В мастерской у Ичиру всегда педантично чисто,
Мягкий свет льётся на пол из чуть приоткрытых окон,
Обволакивает, плечи кутает, словно в кокон.
Кисть давно приучилась марать белизну холста.
Десять лет он рисует. Любимых, друзей, туристов.
Щепетильно выводит любой непослушный локон,
Но когда с небосвода луна смотрит бледным оком -
Для него отвратительна каждая их черта.
В мастерской у Ичиру томятся на книжных полках
Достоевский, Шекспир. В его плеере - лишь Бетховен.
Он воспитан и вежлив, улыбчив, как кот спокоен.
Его жизнь неизменна. Всё то же из года в год.
Десять лет он рисует. Но, словно в стогу иголка,
Не находятся те ресницы, глаза и брови -
То лицо. Он, наверно, в этом и сам виновен:
Он не мог просчитать подобного наперёд.
Десять лет в каждом сне - руки, родинки и ключицы.
Облик, ставший таким невозможным, таким знакомым...
В спящей Осаке бродит Ичиру от дома к дому,
Изучает людей, каждый встреченный силуэт.
Ищет тень, за которую можно бы ухватиться,
Что поможет прорваться сквозь сон, безнадежность, кому.
Что спасет, обновит, приведет к чудесам, к иному!
Но ищи - не ищи.

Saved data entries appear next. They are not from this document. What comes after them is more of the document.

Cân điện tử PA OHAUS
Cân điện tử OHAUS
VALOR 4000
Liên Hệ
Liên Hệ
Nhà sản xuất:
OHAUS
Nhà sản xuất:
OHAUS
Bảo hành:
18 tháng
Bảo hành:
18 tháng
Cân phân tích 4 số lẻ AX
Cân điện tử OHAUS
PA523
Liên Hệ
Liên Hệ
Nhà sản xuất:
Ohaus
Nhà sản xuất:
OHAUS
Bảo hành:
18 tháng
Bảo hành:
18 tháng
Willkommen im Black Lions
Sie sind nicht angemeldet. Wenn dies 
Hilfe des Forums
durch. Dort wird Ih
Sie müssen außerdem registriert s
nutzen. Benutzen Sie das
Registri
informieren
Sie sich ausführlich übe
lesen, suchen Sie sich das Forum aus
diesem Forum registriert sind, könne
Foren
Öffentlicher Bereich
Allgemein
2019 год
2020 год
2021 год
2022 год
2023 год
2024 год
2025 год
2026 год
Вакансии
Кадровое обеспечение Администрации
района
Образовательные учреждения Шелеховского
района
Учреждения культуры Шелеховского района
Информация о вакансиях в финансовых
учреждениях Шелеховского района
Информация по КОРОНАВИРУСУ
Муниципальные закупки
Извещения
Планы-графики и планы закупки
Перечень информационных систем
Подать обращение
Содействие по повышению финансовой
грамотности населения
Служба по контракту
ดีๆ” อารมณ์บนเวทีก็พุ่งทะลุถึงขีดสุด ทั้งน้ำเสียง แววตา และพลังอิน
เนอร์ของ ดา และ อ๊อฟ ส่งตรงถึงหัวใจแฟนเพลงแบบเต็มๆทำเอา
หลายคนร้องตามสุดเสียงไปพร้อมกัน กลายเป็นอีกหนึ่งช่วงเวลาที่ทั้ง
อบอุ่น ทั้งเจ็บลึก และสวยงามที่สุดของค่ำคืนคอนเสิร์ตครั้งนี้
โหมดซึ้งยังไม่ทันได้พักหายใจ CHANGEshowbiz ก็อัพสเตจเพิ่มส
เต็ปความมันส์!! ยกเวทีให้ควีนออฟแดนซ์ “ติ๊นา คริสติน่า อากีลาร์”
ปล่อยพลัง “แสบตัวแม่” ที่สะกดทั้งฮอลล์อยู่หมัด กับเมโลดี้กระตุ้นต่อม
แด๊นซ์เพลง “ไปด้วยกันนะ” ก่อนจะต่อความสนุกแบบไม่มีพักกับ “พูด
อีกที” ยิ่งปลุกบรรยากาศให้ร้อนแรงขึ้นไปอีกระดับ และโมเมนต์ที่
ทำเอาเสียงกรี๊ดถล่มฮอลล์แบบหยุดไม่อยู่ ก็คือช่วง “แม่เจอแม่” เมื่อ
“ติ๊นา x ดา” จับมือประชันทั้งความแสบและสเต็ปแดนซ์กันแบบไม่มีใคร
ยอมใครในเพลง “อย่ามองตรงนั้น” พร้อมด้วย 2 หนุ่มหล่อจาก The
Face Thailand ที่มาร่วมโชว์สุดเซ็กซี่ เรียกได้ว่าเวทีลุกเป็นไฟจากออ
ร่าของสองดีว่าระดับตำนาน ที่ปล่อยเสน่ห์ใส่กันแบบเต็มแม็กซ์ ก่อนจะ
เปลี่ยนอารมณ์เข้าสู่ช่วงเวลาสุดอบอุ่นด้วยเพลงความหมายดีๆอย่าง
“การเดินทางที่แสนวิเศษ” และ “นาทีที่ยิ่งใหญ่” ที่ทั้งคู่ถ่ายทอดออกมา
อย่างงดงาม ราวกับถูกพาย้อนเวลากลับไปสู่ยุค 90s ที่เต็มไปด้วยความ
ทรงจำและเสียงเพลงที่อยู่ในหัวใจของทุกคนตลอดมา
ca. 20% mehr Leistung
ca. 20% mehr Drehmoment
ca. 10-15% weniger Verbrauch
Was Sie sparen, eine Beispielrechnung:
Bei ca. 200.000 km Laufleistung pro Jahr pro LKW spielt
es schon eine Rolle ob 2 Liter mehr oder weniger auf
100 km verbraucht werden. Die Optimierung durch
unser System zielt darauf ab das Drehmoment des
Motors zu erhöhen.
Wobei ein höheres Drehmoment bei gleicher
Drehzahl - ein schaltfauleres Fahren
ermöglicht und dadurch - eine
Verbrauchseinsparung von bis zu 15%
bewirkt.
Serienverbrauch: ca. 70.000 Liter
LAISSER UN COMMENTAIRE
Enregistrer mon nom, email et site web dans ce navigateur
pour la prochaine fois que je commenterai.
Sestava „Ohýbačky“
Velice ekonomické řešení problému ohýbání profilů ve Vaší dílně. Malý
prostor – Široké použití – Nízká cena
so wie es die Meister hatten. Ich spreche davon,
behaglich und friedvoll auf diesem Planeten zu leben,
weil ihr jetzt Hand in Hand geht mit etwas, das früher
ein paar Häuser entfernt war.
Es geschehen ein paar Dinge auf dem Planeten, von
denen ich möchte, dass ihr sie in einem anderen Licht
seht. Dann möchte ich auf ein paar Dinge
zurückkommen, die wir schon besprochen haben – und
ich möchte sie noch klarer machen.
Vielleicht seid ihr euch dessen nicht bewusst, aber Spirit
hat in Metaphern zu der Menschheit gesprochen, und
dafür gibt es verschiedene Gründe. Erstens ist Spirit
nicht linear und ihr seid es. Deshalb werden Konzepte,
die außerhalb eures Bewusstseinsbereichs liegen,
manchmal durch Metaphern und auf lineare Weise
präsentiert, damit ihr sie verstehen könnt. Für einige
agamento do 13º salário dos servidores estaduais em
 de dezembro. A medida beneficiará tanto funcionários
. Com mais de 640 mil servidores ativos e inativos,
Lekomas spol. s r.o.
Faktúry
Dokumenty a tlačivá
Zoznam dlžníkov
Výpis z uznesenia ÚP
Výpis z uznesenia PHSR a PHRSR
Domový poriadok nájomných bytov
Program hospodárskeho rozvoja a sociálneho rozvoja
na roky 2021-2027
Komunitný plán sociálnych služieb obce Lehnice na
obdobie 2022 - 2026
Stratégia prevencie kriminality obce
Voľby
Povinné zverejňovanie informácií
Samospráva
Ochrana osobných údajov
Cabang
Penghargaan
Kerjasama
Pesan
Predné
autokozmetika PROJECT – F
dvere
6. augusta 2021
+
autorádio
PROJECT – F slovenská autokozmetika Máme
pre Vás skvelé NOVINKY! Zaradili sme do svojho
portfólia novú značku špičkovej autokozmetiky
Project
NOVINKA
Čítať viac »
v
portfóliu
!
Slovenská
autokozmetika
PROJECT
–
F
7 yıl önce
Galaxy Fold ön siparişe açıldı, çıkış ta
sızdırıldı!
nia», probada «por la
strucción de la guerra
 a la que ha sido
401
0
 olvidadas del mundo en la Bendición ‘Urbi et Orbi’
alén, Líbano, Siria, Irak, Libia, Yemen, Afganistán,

Этой женщины просто нет.
*
В доме Айко бардак и тетрадками стол завален,
В мягком свете у окон выплясывают пылинки,
Оседают на волосы, плечи, диванов спинки
И перо так привычно порхает в её руке.
Десять лет она тонет в махине столовых, спален,
Чтоб потом собирать себя медленно, по крупинке,
Безнадежно искать себя в каждом семейном снимке,
Неизменно встречая "не вышла", "не влезла", "не".
В доме Айко живут одиночество, боль и книги,
Запах кофе с корицей и эхо ночной дорамы,
Старый плед, что остался на память от доброй мамы
И билеты на все прочь ушедшие поезда.
Десять лет она просит судьбу о волшебном миге,
Что вернёт жажду жить, залатает больные шрамы.
Но ночами ревёт, спрятав нос в рукава пижамы,
В каждом шорохе чудится страшное "никогда".
Десять лет она прячет себя от большого мира,
Зарываясь в отчаянье, словно в родную нору.
На любое окно опускает завесу-штору -
Даже ночью едва ли вышагнет на крыльцо.
И не знает, что где-то, без знака, без ориентира,
Вопреки всем напастям, землетрясениям, мору,
В спящей Осаке, в свете луны и в любую пору -
В каждом встречном Ичиру ищет её лицо.